Overview of "RDT-1B: a Diffusion Foundation Model for Bimanual Manipulation"

The paper presents the Robotics Diffusion Transformer (RDT), a novel diffusion-based foundation model designed to enhance bimanual manipulation in robotic systems. Addressing inherent challenges of coordinating dual-arm robots and limited training data, RDT leverages diffusion models to represent multi-modal action distributions efficiently. This work stands out by scaling the model to 1.2 billion parameters, making it the largest diffusion foundation model for robotic tasks to date.

The authors introduce a Physically Interpretable Unified Action Space, which standardizes action representations across different robotic systems while maintaining their physical significance. This innovation aids in learning transferrable knowledge, allowing effective pre-training on extensive multi-robot datasets. The fine-tuning phase is bolstered by a self-created dataset with over 6,000 bimanual task episodes, leading to significant improvements in manipulation abilities.

Challenges and Approach

Bimanual manipulation requires mastering complex tasks involving intricate coordination between two robot arms. Previous methods either relied on task-specific primitives or focused on small-scale models, leading to limited generalization capabilities. RDT's architecture incorporates diffusion models, which excel in modeling complex distributions, thus addressing the challenge of multi-modality in action spaces.

The architecture employs Transformers capable of handling diverse modalities, including vision and language, crucial for understanding and executing complex tasks. Specific architectural enhancements, such as MLP decoding and improved normalization, cater to the unique dynamics and nonlinearities of robotic data, positioning RDT as an expressive and scalable solution for bimanual manipulation.

Data Utilization

The scarcity of dual-arm robot data is a well-documented obstacle. The researchers overcome this by adopting a pre-training and fine-tuning methodology. Pre-training leverages the vast multi-robot datasets, expanding the dataset size to three orders of magnitude. For fine-tuning on bimanual tasks, they collect a diverse and comprehensive dataset that comprises a wide range of manipulation tasks in various environments, thus enhancing RDT's applicability to practical scenarios.

Experimental Validation

Experiments conducted on real robotic systems demonstrate RDT's superior capabilities compared to existing methods. Notably, RDT achieves zero-shot generalization to unseen objects and environments, follows language instructions with precision, and learns new skills from as few as 1 to 5 demonstrations. These capabilities underscore RDT's robustness and flexibility in handling diverse and complex tasks.

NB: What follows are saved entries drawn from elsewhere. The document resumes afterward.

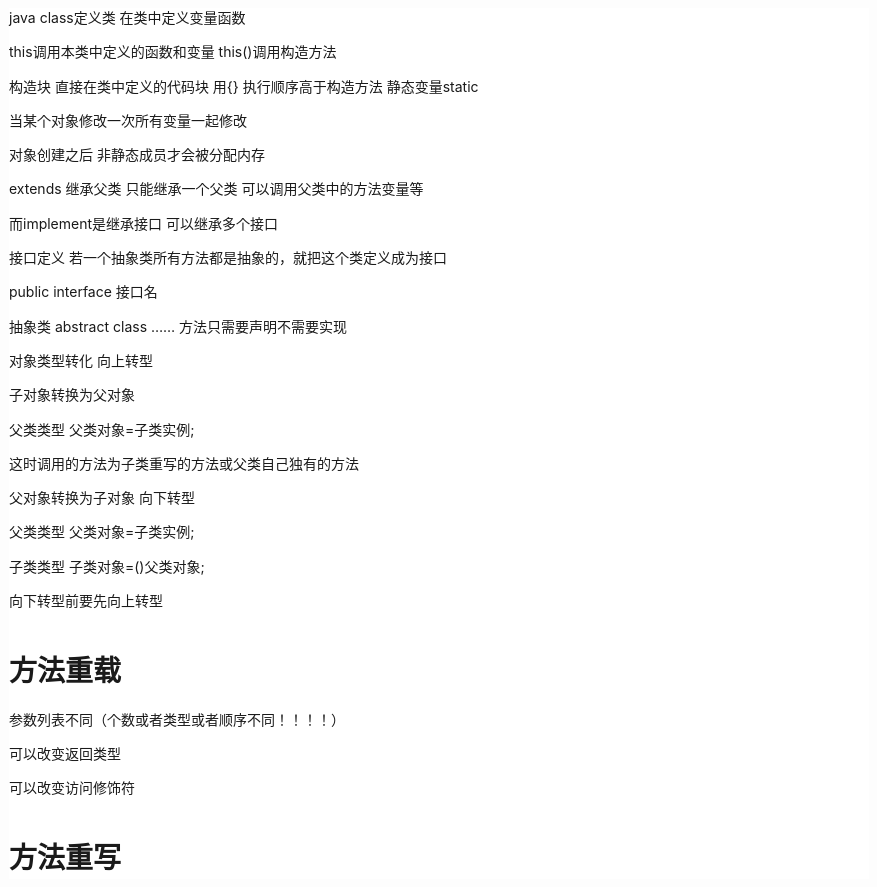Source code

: java	 class定义类  	在类中定义变量函数

this调用本类中定义的函数和变量		this()调用构造方法

构造块
直接在类中定义的代码块
用{}		执行顺序高于构造方法
静态变量static

当某个对象修改一次所有变量一起修改

对象创建之后 非静态成员才会被分配内存

extends
继承父类		只能继承一个父类
可以调用父类中的方法变量等

而implement是继承接口  可以继承多个接口

接口定义  若一个抽象类所有方法都是抽象的，就把这个类定义成为接口

public interface 接口名 



抽象类 abstract class ……
方法只需要声明不需要实现



对象类型转化 		向上转型

子对象转换为父对象

父类类型 父类对象=子类实例;

这时调用的方法为子类重写的方法或父类自己独有的方法



父对象转换为子对象		向下转型

父类类型 父类对象=子类实例;

子类类型 子类对象=()父类对象;

向下转型前要先向上转型





# 方法重载

参数列表不同（个数或者类型或者顺序不同！！！！）

可以改变返回类型

可以改变访问修饰符



# 方法重写
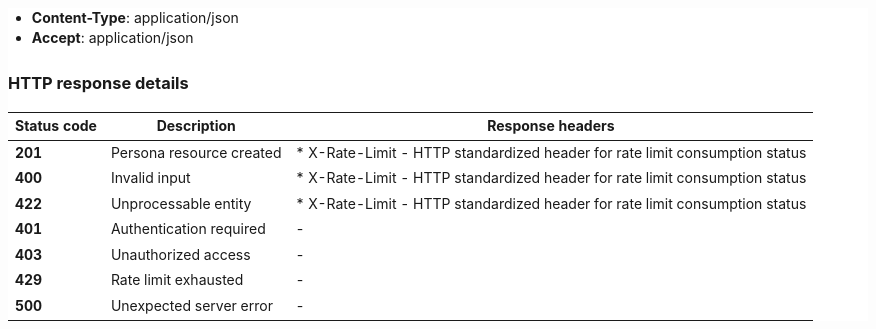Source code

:  - **Content-Type**: application/json
 - **Accept**: application/json

### HTTP response details
| Status code | Description | Response headers |
|-------------|-------------|------------------|
| **201** | Persona resource created |  * X-Rate-Limit - HTTP standardized header for rate limit consumption status <br>  |
| **400** | Invalid input |  * X-Rate-Limit - HTTP standardized header for rate limit consumption status <br>  |
| **422** | Unprocessable entity |  * X-Rate-Limit - HTTP standardized header for rate limit consumption status <br>  |
| **401** | Authentication required |  -  |
| **403** | Unauthorized access |  -  |
| **429** | Rate limit exhausted |  -  |
| **500** | Unexpected server error |  -  |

Implications and Future Work

The implementation of RDT signifies a step forward in developing generalizable robotic systems that are not constrained by traditional limitations of data and model expressiveness. Practically, this work can facilitate more adaptive and capable robotic systems for real-world applications across varied domains. Theoretically, it opens avenues for further exploration into using foundation models in robotics, particularly in multi-modal and multi-task settings.

Future developments could focus on refining the model's efficiency and exploring its application in even more varied robotic configurations and environments, potentially integrating more nuanced sensory data. Additionally, enhancing the model's real-time performance could further elevate its use in immediate, hands-on applications.

Overall, the paper makes crucial strides towards comprehensive robotic manipulation models, providing a solid foundation for subsequent research in advanced autonomous systems.